JOB:
Where in the data below does the word "SilkS" appear? Copy each line that holds it.

SOURCE DATA:
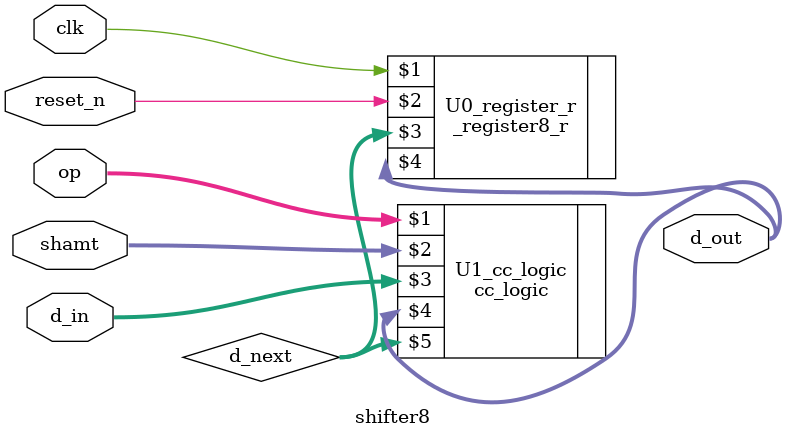
<source format=v>
module shifter8(clk,reset_n,op,shamt,d_in,d_out); //8-bits shifter
	input  clk, reset_n;
	input  [2:0] op;
	input  [1:0] shamt;
	input  [7:0] d_in;
	output [7:0] d_out;
	wire   [7:0] d_next;

	//instances 8-bits register & struct 8-bits shifter
	_register8_r U0_register_r(clk, reset_n, d_next, d_out);
	cc_logic 	 U1_cc_logic(op, shamt, d_in, d_out, d_next);
endmodule 
</source>
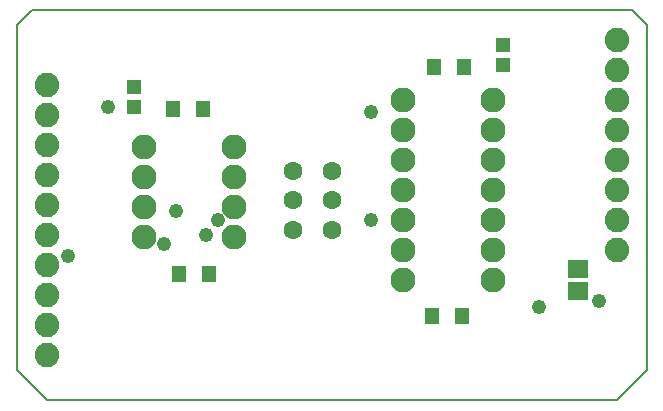
<source format=gts>
G75*
%MOIN*%
%OFA0B0*%
%FSLAX25Y25*%
%IPPOS*%
%LPD*%
%AMOC8*
5,1,8,0,0,1.08239X$1,22.5*
%
%ADD10C,0.08200*%
%ADD11C,0.00500*%
%ADD12C,0.08300*%
%ADD13C,0.06300*%
%ADD14R,0.06706X0.05918*%
%ADD15R,0.05100X0.05800*%
%ADD16R,0.05131X0.04737*%
%ADD17C,0.04762*%
D10*
X0046595Y0016256D03*
X0046595Y0026256D03*
X0046595Y0036256D03*
X0046595Y0046256D03*
X0046595Y0056256D03*
X0046595Y0066256D03*
X0046595Y0076256D03*
X0046595Y0086256D03*
X0046595Y0096256D03*
X0046595Y0106256D03*
X0236595Y0101256D03*
X0236595Y0091256D03*
X0236595Y0081256D03*
X0236595Y0071256D03*
X0236595Y0061256D03*
X0236595Y0051256D03*
X0236595Y0111256D03*
X0236595Y0121256D03*
D11*
X0036595Y0126256D02*
X0036595Y0011256D01*
X0046595Y0001256D01*
X0236595Y0001256D01*
X0246595Y0011256D01*
X0246595Y0126256D01*
X0241595Y0131256D01*
X0041595Y0131256D01*
X0036595Y0126256D01*
D12*
X0079195Y0085656D03*
X0079195Y0075656D03*
X0079195Y0065656D03*
X0079195Y0055656D03*
X0109195Y0055656D03*
X0109195Y0065656D03*
X0109195Y0075656D03*
X0109195Y0085656D03*
X0165495Y0081556D03*
X0165495Y0091556D03*
X0165495Y0101556D03*
X0195495Y0101556D03*
X0195495Y0091556D03*
X0195495Y0081556D03*
X0195495Y0071556D03*
X0195495Y0061556D03*
X0195495Y0051556D03*
X0195495Y0041556D03*
X0165495Y0041556D03*
X0165495Y0051556D03*
X0165495Y0061556D03*
X0165495Y0071556D03*
D13*
X0141795Y0067956D03*
X0128795Y0067956D03*
X0128795Y0077756D03*
X0141795Y0077756D03*
X0141795Y0058156D03*
X0128795Y0058156D03*
D14*
X0223795Y0045096D03*
X0223795Y0037616D03*
D15*
X0185095Y0029456D03*
X0175095Y0029456D03*
X0100595Y0043256D03*
X0090595Y0043256D03*
X0088595Y0098256D03*
X0098595Y0098256D03*
X0175595Y0112256D03*
X0185595Y0112256D03*
D16*
X0198595Y0112909D03*
X0198595Y0119602D03*
X0075595Y0105602D03*
X0075595Y0098909D03*
D17*
X0066942Y0098909D03*
X0089595Y0064256D03*
X0099595Y0056256D03*
X0103595Y0061256D03*
X0085595Y0053256D03*
X0053595Y0049256D03*
X0154595Y0061256D03*
X0210595Y0032256D03*
X0230595Y0034256D03*
X0154595Y0097256D03*
M02*

</source>
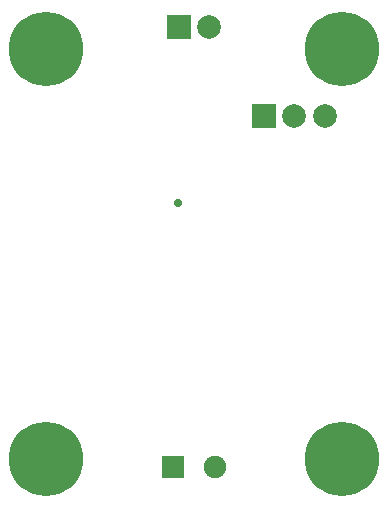
<source format=gbs>
G04*
G04 #@! TF.GenerationSoftware,Altium Limited,Altium Designer,19.1.6 (110)*
G04*
G04 Layer_Color=16711935*
%FSLAX43Y43*%
%MOMM*%
G71*
G01*
G75*
%ADD25C,1.900*%
%ADD26R,1.900X1.900*%
%ADD27C,2.000*%
%ADD28R,2.000X2.000*%
%ADD29C,6.300*%
%ADD30C,0.700*%
D25*
X88250Y53550D02*
D03*
D26*
X84750D02*
D03*
D27*
X97545Y83305D02*
D03*
X95000Y83300D02*
D03*
X87770Y90875D02*
D03*
D28*
X92460Y83300D02*
D03*
X85230Y90875D02*
D03*
D29*
X99000Y89000D02*
D03*
X74000D02*
D03*
X99000Y54285D02*
D03*
X74000D02*
D03*
D30*
X85100Y75950D02*
D03*
M02*

</source>
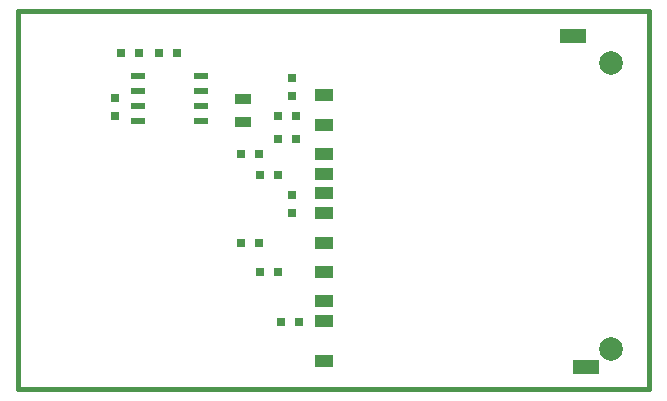
<source format=gtp>
G04 (created by PCBNEW-RS274X (2010-05-05 BZR 2356)-stable) date 3/07/2011 4:58:35 p.m.*
G01*
G70*
G90*
%MOIN*%
G04 Gerber Fmt 3.4, Leading zero omitted, Abs format*
%FSLAX34Y34*%
G04 APERTURE LIST*
%ADD10C,0.006000*%
%ADD11C,0.015000*%
%ADD12R,0.059100X0.039400*%
%ADD13R,0.086600X0.047200*%
%ADD14C,0.078700*%
%ADD15R,0.025000X0.031500*%
%ADD16R,0.031500X0.025000*%
%ADD17R,0.055000X0.035000*%
%ADD18R,0.045000X0.020000*%
G04 APERTURE END LIST*
G54D10*
G54D11*
X43307Y-33111D02*
X43307Y-20552D01*
X22283Y-33150D02*
X43307Y-33150D01*
X22283Y-20551D02*
X22283Y-33150D01*
X43307Y-20551D02*
X22283Y-20551D01*
G54D12*
X32481Y-27289D03*
X32481Y-28273D03*
X32481Y-29258D03*
X32481Y-30212D03*
X32481Y-30882D03*
X32481Y-32200D03*
X32481Y-26620D03*
X32481Y-25970D03*
X32481Y-23352D03*
X32481Y-24336D03*
X32481Y-25321D03*
G54D13*
X40778Y-21374D03*
X41221Y-32397D03*
G54D14*
X42048Y-31807D03*
X42048Y-22279D03*
G54D15*
X26323Y-21929D03*
X25723Y-21929D03*
X30960Y-24055D03*
X31560Y-24055D03*
X29700Y-25315D03*
X30300Y-25315D03*
X29700Y-28268D03*
X30300Y-28268D03*
G54D16*
X25512Y-24040D03*
X25512Y-23440D03*
G54D15*
X30330Y-29252D03*
X30930Y-29252D03*
X30330Y-26024D03*
X30930Y-26024D03*
G54D16*
X31421Y-22771D03*
X31421Y-23371D03*
G54D15*
X31058Y-30902D03*
X31658Y-30902D03*
G54D16*
X31402Y-27261D03*
X31402Y-26661D03*
G54D15*
X31560Y-24803D03*
X30960Y-24803D03*
X26983Y-21929D03*
X27583Y-21929D03*
G54D17*
X29764Y-23483D03*
X29764Y-24233D03*
G54D18*
X26273Y-24215D03*
X28373Y-24215D03*
X26273Y-23715D03*
X26273Y-23215D03*
X26273Y-22715D03*
X28373Y-23715D03*
X28373Y-23215D03*
X28373Y-22715D03*
M02*

</source>
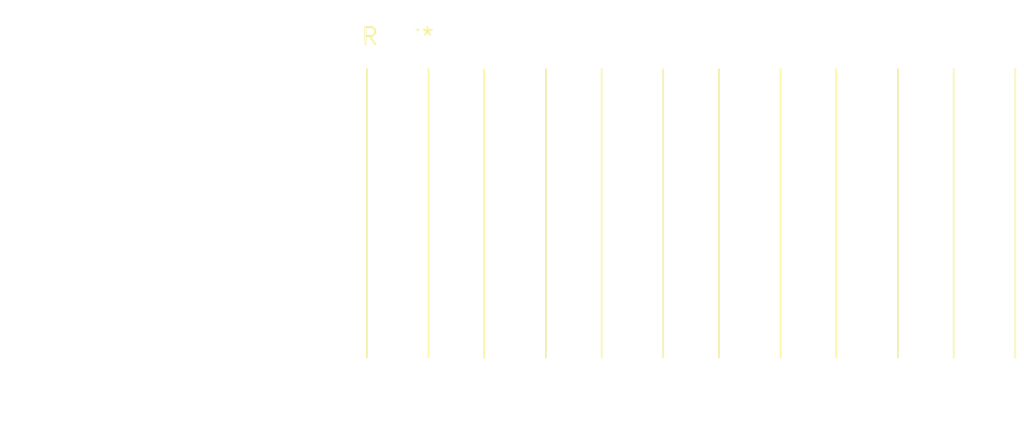
<source format=kicad_pcb>
(kicad_pcb (version 20240108) (generator pcbnew)

  (general
    (thickness 1.6)
  )

  (paper "A4")
  (layers
    (0 "F.Cu" signal)
    (31 "B.Cu" signal)
    (32 "B.Adhes" user "B.Adhesive")
    (33 "F.Adhes" user "F.Adhesive")
    (34 "B.Paste" user)
    (35 "F.Paste" user)
    (36 "B.SilkS" user "B.Silkscreen")
    (37 "F.SilkS" user "F.Silkscreen")
    (38 "B.Mask" user)
    (39 "F.Mask" user)
    (40 "Dwgs.User" user "User.Drawings")
    (41 "Cmts.User" user "User.Comments")
    (42 "Eco1.User" user "User.Eco1")
    (43 "Eco2.User" user "User.Eco2")
    (44 "Edge.Cuts" user)
    (45 "Margin" user)
    (46 "B.CrtYd" user "B.Courtyard")
    (47 "F.CrtYd" user "F.Courtyard")
    (48 "B.Fab" user)
    (49 "F.Fab" user)
    (50 "User.1" user)
    (51 "User.2" user)
    (52 "User.3" user)
    (53 "User.4" user)
    (54 "User.5" user)
    (55 "User.6" user)
    (56 "User.7" user)
    (57 "User.8" user)
    (58 "User.9" user)
  )

  (setup
    (pad_to_mask_clearance 0)
    (pcbplotparams
      (layerselection 0x00010fc_ffffffff)
      (plot_on_all_layers_selection 0x0000000_00000000)
      (disableapertmacros false)
      (usegerberextensions false)
      (usegerberattributes false)
      (usegerberadvancedattributes false)
      (creategerberjobfile false)
      (dashed_line_dash_ratio 12.000000)
      (dashed_line_gap_ratio 3.000000)
      (svgprecision 4)
      (plotframeref false)
      (viasonmask false)
      (mode 1)
      (useauxorigin false)
      (hpglpennumber 1)
      (hpglpenspeed 20)
      (hpglpendiameter 15.000000)
      (dxfpolygonmode false)
      (dxfimperialunits false)
      (dxfusepcbnewfont false)
      (psnegative false)
      (psa4output false)
      (plotreference false)
      (plotvalue false)
      (plotinvisibletext false)
      (sketchpadsonfab false)
      (subtractmaskfromsilk false)
      (outputformat 1)
      (mirror false)
      (drillshape 1)
      (scaleselection 1)
      (outputdirectory "")
    )
  )

  (net 0 "")

  (footprint "SolderWire-2.5sqmm_1x06_P8.8mm_D2.4mm_OD4.4mm_Relief" (layer "F.Cu") (at 0 0))

)

</source>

OUTPUT OF THE TASK:
    (36 "B.SilkS" user "B.Silkscreen")
    (37 "F.SilkS" user "F.Silkscreen")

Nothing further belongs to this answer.